Another quick thought. I wonder if there's a hybrid solution where each message renders its own wkwebview for the content (but not the buttons etc). You wouldn't be able to select across messages, but you wouldn't have to toggle on/off to achieve message within the selection and you'd get the richer markdown features you mention.
Another quick thought. I wonder if there's a hybrid solution where each message renders its own wkwebview for the content (but not the buttons etc).

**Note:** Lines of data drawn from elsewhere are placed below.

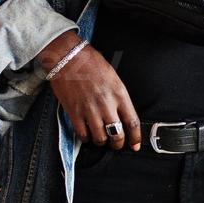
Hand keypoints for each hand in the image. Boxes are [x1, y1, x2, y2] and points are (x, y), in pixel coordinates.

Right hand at [36, 31, 141, 150]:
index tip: (134, 145)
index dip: (135, 138)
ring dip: (101, 141)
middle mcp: (106, 104)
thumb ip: (118, 96)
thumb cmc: (90, 63)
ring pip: (100, 138)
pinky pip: (83, 134)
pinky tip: (86, 134)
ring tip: (100, 138)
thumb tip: (121, 114)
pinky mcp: (74, 112)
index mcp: (119, 94)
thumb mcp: (113, 77)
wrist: (68, 57)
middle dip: (118, 143)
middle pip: (118, 135)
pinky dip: (86, 138)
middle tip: (116, 143)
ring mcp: (90, 110)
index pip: (132, 123)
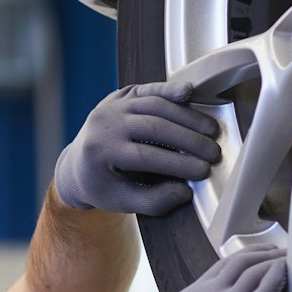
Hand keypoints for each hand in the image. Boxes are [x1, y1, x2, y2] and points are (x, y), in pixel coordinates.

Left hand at [52, 79, 221, 215]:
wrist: (77, 164)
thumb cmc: (101, 185)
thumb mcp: (122, 202)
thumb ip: (153, 201)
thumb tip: (185, 192)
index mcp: (100, 151)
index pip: (146, 157)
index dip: (178, 164)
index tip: (203, 171)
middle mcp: (104, 123)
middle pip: (154, 127)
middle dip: (188, 140)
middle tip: (213, 152)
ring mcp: (112, 105)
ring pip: (156, 105)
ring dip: (188, 117)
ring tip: (211, 131)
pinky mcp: (122, 95)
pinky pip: (149, 90)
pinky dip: (170, 89)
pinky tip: (189, 92)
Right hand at [142, 245, 286, 291]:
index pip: (220, 266)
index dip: (244, 257)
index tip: (260, 257)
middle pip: (237, 261)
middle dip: (262, 253)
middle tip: (280, 253)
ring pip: (252, 271)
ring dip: (274, 261)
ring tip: (289, 261)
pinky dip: (277, 278)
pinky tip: (288, 275)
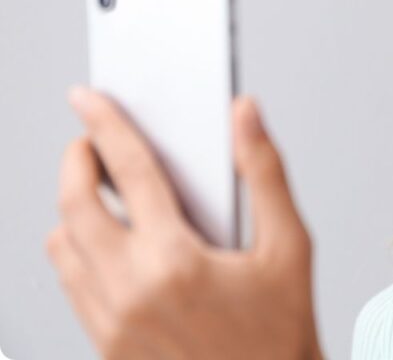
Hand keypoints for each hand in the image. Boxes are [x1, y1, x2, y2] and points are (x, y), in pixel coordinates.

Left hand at [45, 86, 323, 359]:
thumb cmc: (281, 331)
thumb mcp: (290, 246)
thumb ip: (265, 172)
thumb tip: (245, 116)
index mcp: (175, 261)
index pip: (128, 172)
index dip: (106, 125)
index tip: (89, 98)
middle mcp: (131, 293)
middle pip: (73, 206)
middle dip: (76, 161)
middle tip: (93, 144)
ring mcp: (111, 325)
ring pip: (61, 247)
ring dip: (74, 210)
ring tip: (107, 195)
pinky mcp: (106, 348)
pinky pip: (72, 286)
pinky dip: (79, 251)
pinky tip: (116, 244)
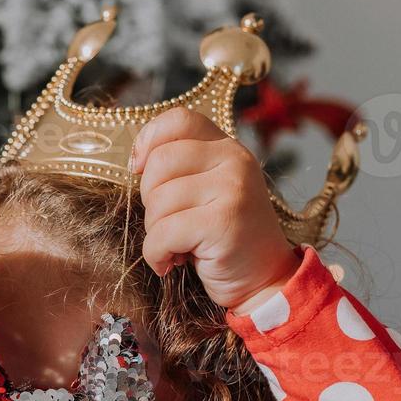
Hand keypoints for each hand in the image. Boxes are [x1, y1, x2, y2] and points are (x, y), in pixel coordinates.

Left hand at [131, 107, 299, 313]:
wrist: (264, 280)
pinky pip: (163, 233)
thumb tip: (136, 163)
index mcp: (227, 148)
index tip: (139, 170)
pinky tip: (170, 263)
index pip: (179, 120)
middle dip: (149, 201)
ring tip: (176, 245)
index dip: (148, 141)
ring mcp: (232, 189)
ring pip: (158, 201)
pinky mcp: (223, 222)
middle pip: (159, 163)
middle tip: (167, 225)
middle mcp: (233, 161)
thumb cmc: (224, 239)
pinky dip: (156, 254)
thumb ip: (182, 169)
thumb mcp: (207, 192)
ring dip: (154, 233)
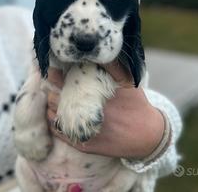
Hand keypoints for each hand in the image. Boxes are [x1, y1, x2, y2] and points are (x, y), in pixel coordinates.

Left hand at [47, 63, 164, 158]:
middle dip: (52, 89)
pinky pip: (60, 133)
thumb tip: (102, 53)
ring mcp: (83, 130)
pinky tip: (58, 114)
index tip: (52, 69)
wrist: (146, 135)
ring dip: (52, 105)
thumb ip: (114, 67)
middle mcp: (86, 114)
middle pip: (54, 98)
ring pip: (54, 116)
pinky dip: (54, 122)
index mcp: (94, 96)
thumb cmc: (136, 105)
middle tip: (53, 84)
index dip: (55, 75)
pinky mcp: (83, 144)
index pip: (64, 82)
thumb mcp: (129, 82)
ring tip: (55, 98)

You wouldn't be able to select across messages, but you wouldn't have to toggle on/off to achieve message within the selection and you'd get the richer markdown features you mention.
I tried this and faced hurdles:
- Flashes of unstyled content as view dimensions had to be calculated by the webview
- Resource constraints - rendering more than a few messages each with in its own WKWebView instance started throwing me these errors:
0x1280b3960 - ProcessAssertion::acquireSync Failed to acquire RBS assertion 'WebProcess NearSuspended Assertion' for process with PID=76447, error: Error Domain=RBSAssertionErrorDomain Code=2 "Specified target process does not exist" UserInfo={NSLocalizedFailureReason=Specified target process does not exist}
Error acquiring assertion: <Error Domain=RBSAssertionErrorDomain Code=2 "Specified target process does not exist" UserInfo={NSLocalizedFailureReason=Specified target process does not exist}>
0x1280b39c0 - ProcessAssertion::acquireSync Failed to acquire RBS assertion 'XPCConnectionTerminationWatchdog' for process with PID=76446, error: Error Domain=RBSAssertionErrorDomain Code=2 "Specified target process does not exist" UserInfo={NSLocalizedFailureReason=Specified target process does not exist}
....
These errors suggest that the processes for the WKWebViews were terminated or went missing because the system couldn't allocate the needed resources. No idea if this is workable, from what I've read WKWebViews are pretty resource intensive.
You can try a functional version of the hybrid approach you mention on this commit.